EXERCISE DESCRIPTION
Report each line of the listing below that contains the string "lines".
........
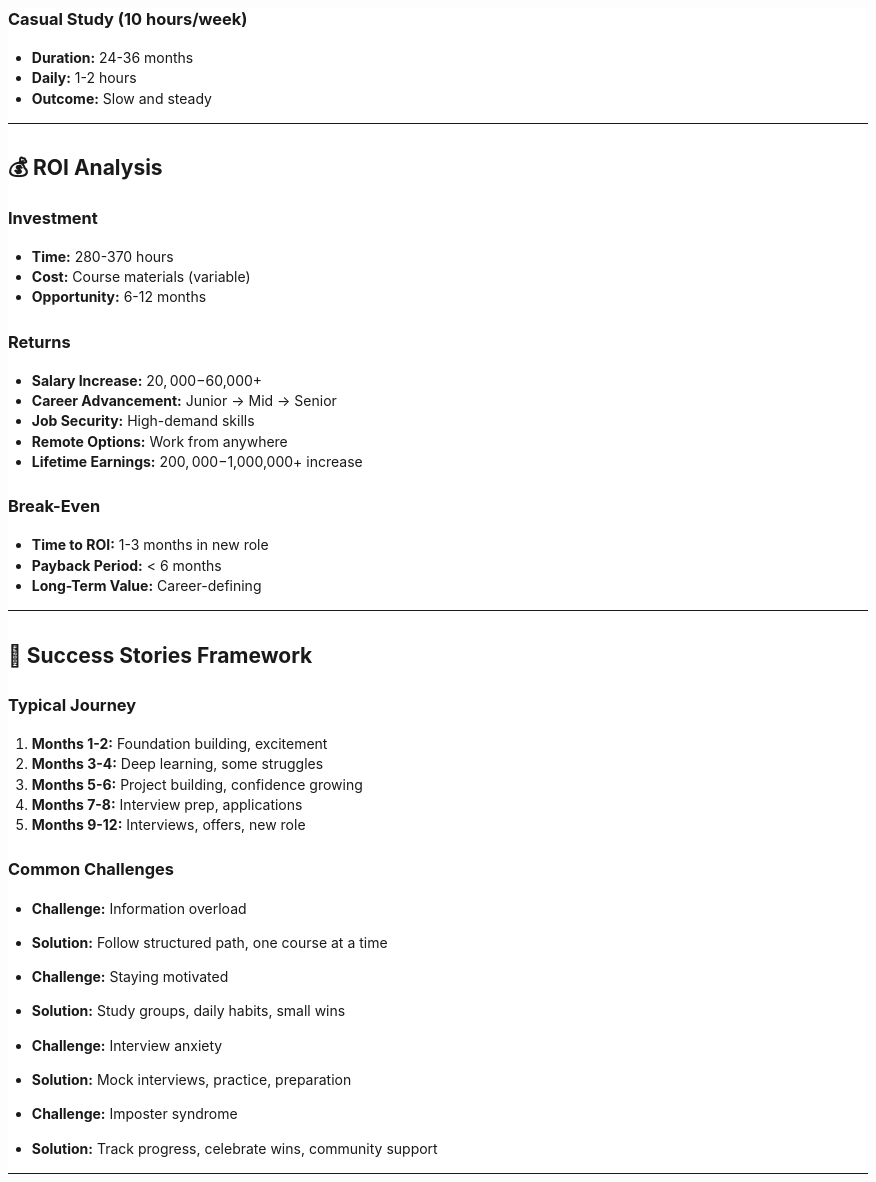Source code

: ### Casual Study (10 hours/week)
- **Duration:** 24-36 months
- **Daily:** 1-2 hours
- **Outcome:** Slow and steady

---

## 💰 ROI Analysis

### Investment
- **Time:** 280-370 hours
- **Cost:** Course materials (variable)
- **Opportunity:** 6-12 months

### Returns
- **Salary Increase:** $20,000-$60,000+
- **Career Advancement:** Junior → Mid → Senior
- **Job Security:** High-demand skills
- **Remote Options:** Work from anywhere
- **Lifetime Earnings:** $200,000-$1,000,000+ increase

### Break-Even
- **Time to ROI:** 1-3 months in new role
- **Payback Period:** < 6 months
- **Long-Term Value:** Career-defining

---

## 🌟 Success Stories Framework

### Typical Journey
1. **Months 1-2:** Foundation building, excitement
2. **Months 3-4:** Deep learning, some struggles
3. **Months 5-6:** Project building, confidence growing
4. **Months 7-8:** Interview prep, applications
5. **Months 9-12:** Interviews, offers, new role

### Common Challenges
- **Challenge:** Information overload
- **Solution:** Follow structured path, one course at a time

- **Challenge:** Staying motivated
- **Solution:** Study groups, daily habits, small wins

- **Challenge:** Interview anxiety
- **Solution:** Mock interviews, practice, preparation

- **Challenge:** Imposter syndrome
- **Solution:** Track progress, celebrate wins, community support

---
........
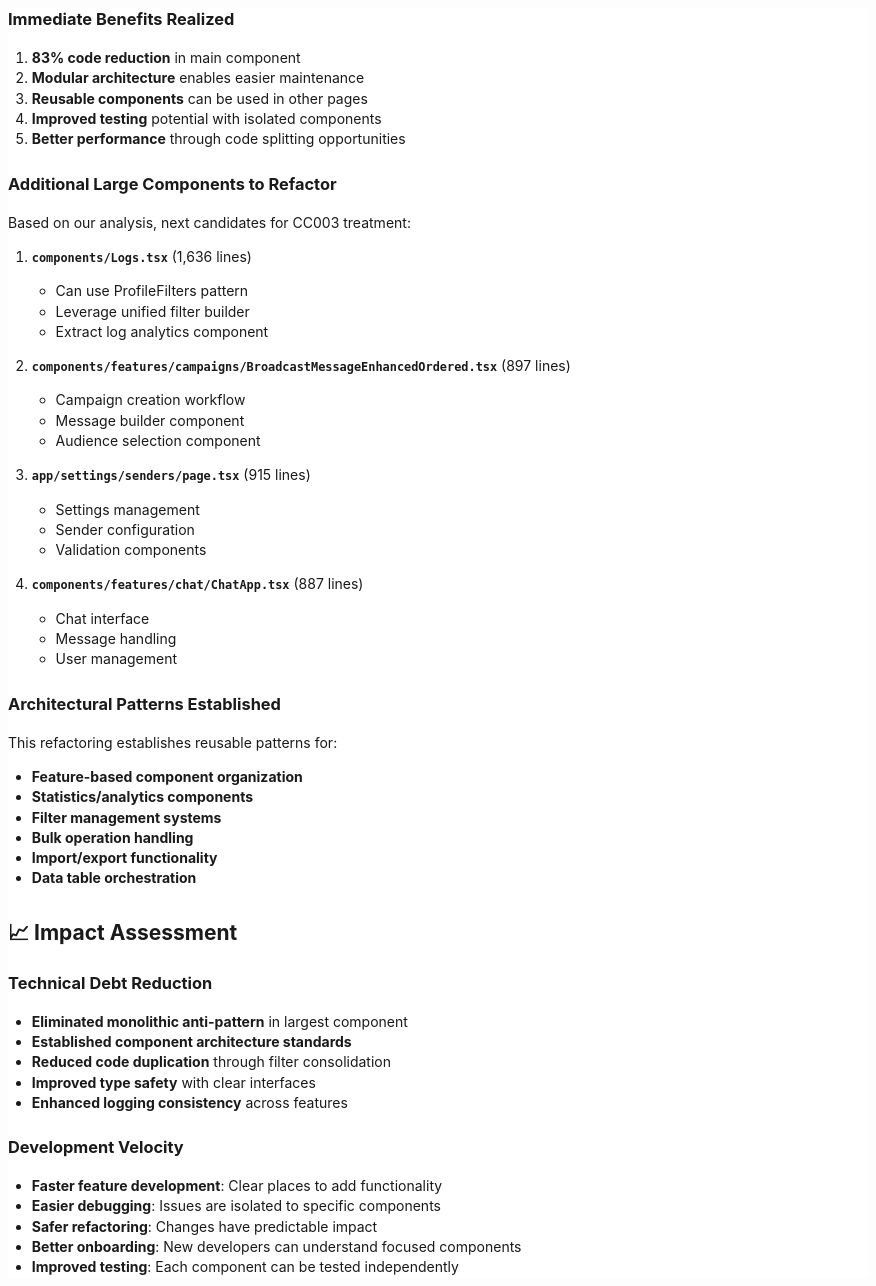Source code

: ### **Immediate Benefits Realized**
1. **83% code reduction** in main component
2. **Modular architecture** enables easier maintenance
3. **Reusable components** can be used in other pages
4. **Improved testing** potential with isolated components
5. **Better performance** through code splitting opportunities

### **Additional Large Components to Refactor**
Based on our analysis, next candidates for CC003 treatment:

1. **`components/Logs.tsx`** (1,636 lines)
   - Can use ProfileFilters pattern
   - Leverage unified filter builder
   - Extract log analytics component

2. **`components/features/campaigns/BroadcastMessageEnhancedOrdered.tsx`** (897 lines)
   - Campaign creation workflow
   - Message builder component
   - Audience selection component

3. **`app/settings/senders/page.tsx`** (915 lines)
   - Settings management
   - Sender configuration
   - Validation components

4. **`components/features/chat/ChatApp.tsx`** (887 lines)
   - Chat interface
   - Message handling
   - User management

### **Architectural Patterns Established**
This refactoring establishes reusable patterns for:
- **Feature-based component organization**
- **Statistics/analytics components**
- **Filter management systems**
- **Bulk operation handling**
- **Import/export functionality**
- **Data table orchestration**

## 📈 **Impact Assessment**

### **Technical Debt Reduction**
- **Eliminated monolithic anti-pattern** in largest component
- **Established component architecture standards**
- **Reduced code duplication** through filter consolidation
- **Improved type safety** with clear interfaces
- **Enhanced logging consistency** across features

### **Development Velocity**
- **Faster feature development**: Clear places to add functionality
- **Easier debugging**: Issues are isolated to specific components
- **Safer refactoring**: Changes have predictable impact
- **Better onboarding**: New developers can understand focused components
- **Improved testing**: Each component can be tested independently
........
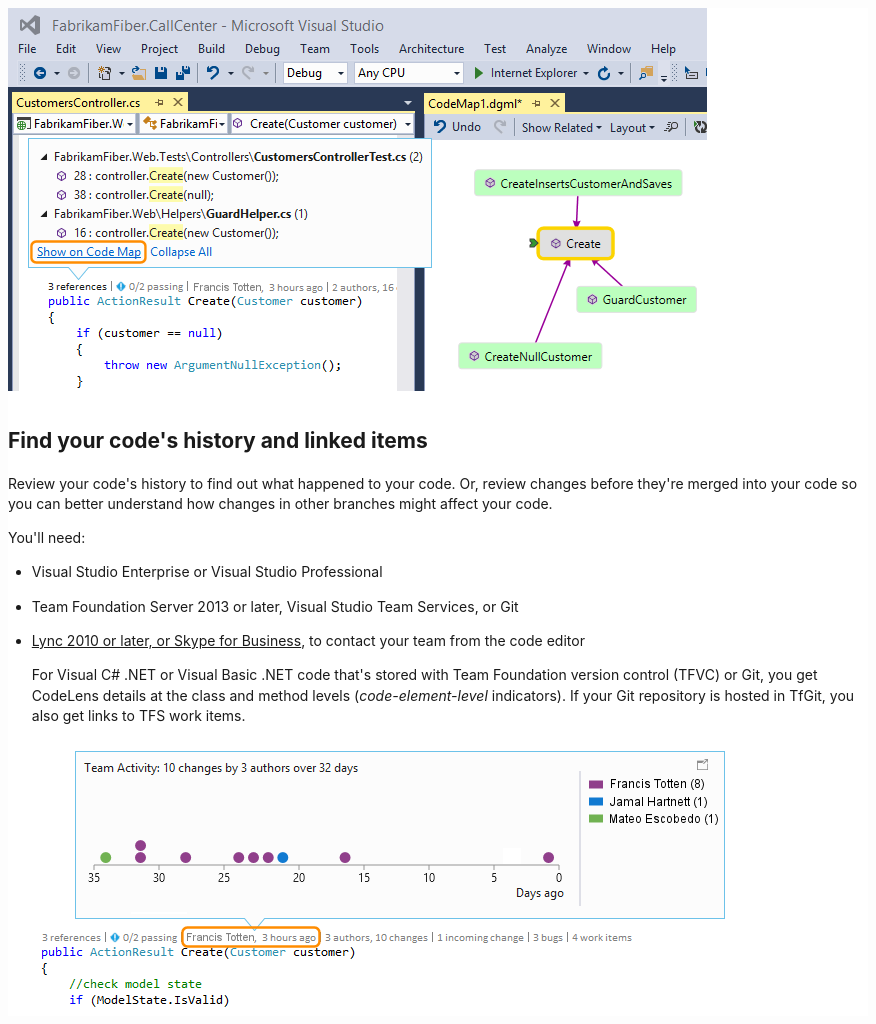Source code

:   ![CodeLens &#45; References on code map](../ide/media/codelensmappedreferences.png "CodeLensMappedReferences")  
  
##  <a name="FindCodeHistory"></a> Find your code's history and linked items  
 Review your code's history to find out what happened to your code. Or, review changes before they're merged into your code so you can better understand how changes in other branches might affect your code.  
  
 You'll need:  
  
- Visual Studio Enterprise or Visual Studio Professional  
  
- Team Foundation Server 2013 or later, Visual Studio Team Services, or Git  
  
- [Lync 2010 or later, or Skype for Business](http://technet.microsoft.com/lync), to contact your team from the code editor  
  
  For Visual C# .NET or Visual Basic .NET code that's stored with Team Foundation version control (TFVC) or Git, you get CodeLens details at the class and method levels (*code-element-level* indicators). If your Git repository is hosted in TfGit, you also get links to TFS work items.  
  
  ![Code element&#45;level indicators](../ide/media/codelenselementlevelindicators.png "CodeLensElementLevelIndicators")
........
RESPONSE FOR THIS EXERCISE
1. **`components/Logs.tsx`** (1,636 lines)
2. **`components/features/campaigns/BroadcastMessageEnhancedOrdered.tsx`** (897 lines)
3. **`app/settings/senders/page.tsx`** (915 lines)
4. **`components/features/chat/ChatApp.tsx`** (887 lines)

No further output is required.